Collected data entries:
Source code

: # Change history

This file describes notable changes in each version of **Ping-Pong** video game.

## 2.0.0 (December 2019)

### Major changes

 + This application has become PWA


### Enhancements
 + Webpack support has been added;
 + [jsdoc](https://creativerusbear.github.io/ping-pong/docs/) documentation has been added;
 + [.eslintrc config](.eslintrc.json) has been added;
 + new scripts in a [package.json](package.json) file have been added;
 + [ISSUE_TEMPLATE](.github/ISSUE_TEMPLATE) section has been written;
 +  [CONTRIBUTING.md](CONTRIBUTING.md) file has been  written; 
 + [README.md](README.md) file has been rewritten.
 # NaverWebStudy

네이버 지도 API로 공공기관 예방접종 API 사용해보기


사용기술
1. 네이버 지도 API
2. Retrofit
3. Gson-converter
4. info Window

## PROBLEM DETAILS
Beginning at the first line of the records, retype exactly every line up to and including the one with "support has been added;".

## SOLUTION
Source code

: # Change history

This file describes notable changes in each version of **Ping-Pong** video game.

## 2.0.0 (December 2019)

### Major changes

 + This application has become PWA


### Enhancements
 + Webpack support has been added;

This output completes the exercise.